*** Begin section ***

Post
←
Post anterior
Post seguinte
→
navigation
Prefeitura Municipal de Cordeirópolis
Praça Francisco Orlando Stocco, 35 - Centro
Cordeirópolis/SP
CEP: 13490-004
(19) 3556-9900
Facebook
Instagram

*** End section ***

The problem:
If a line of the listing contains the word "Cordeirópolis", count it, then state only the total.

Exercise output:
2